TEXTE:

++++++++++++++++++++

Cette organisation assurantielle du spectacle semble faire la promesse absurde qu’il y aura de la place pour tout le monde dans le secteur artistique ! Et demain je rase gratis ! Tout homme, homo sapiens, mais surtout homo-faber, homme de création, a sa place dans le sacro-saint carré VIP des intermittents du spectacle. Illusion lyrique d’une société du loisir et du jouir, où chaque individu est à la fois acteur et spectateur, acteur et usager. Où chaque individu doit avoir droit sa part d’expression artistique, partagée avec les autres, autant que son quart d’heure de célébrité télé-concrétisé.

Redonner du sens à la sanction du public

Les intermittents demandent à pouvoir poursuivre la pratique de leur art comme un droit – alors que c’est un privilège. Mais attention, je ne prends pas ici le terme de " privilège " en tant qu’amusette superflue dans la société moderne, mais au contraire, comme le privilège des dieux, d’une authentique aristocratie. L’artiste, ou l’artisan du spectacle, est-il en position de réclamer son du à l’État, au prix de son indépendance, de sa créativité, autant que de sa survie ? La réponse est non. Il n’y a pas de place pour tout le monde. À Lascaux, déjà, il y avait une division des tâches, et les hommes n’étaient pas tous affectés à la peinture rupestre : seules les plus doués l’étaient, alors que certains partaient chasser, d’autres réparaient les armes, et d’autres encore s’occupaient du feu. Les intermittents réclament une sorte de droit universel, qui ne peut en fait s’appliquer qu’à une minorité d’individus. Le statut d’artiste ne peut être assimilé à un acquis social ou encore à un progrès social.

++++++++++++++++++++

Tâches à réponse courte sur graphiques
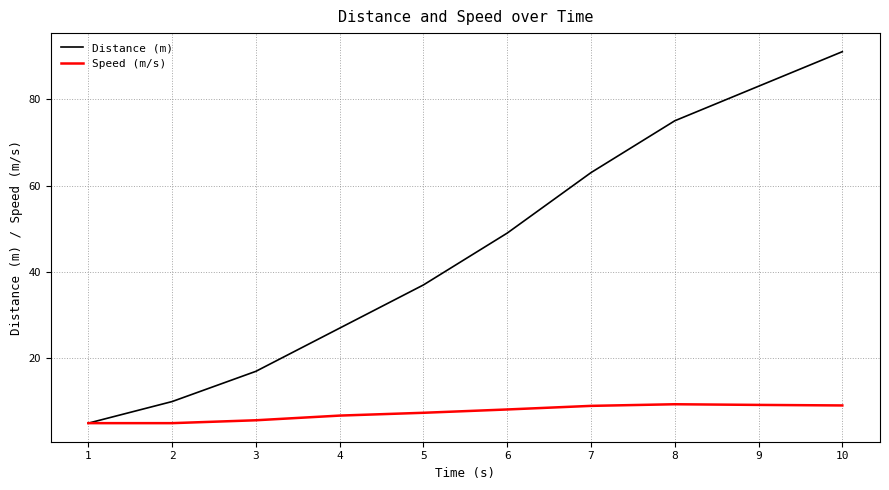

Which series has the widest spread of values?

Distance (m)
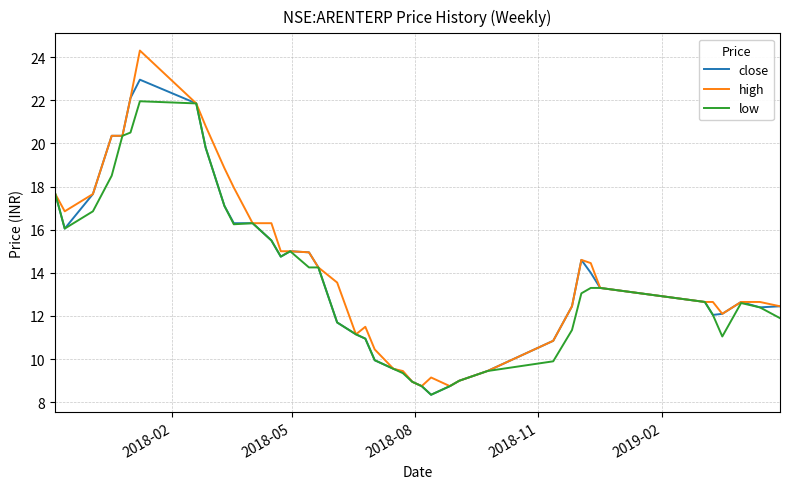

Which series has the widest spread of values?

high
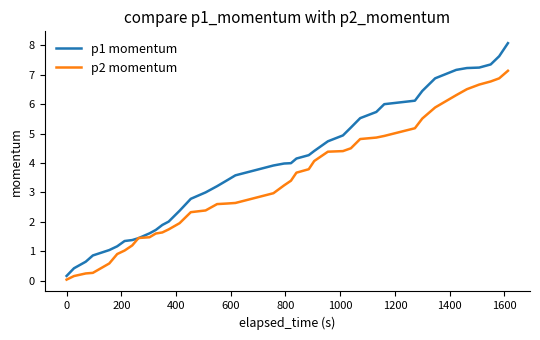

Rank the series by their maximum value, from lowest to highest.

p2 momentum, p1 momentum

++++++++++++++++++++

CONSIGNE 1:
Répondez à ces questions sur le texte consacré aux intermittents du spectacle :
(a) Dans quel lieu tout homme a-t-il sa place, selon le premier paragraphe ?
(b) Quel terme le texte oppose-t-il à « un droit » pour qualifier la poursuite de la pratique artistique ?
(c) À Lascaux, à quelles tâches s'occupaient ceux qui n'étaient pas affectés à la peinture rupestre ?
CONSIGNE 2:
Substituez « highest value » à « maximum value » dans les enregistrements, de la ligne contenant « Distance (m) » jusqu'à la fin des enregistrements, ces deux limites comprises, sans rien changer d'autre. Reproduisez uniquement ces lignes, en omettant les images.

RÉPONSE RÉDIGÉE 1:
(a) Dans le sacro-saint carré VIP des intermittents du spectacle.
(b) Un privilège.
(c) Certains partaient chasser, d'autres réparaient les armes, et d'autres encore s'occupaient du feu.

RÉPONSE RÉDIGÉE 2:
Distance (m)

Which series has the widest spread of values?

high

Rank the series by their highest value, from lowest to highest.

p2 momentum, p1 momentum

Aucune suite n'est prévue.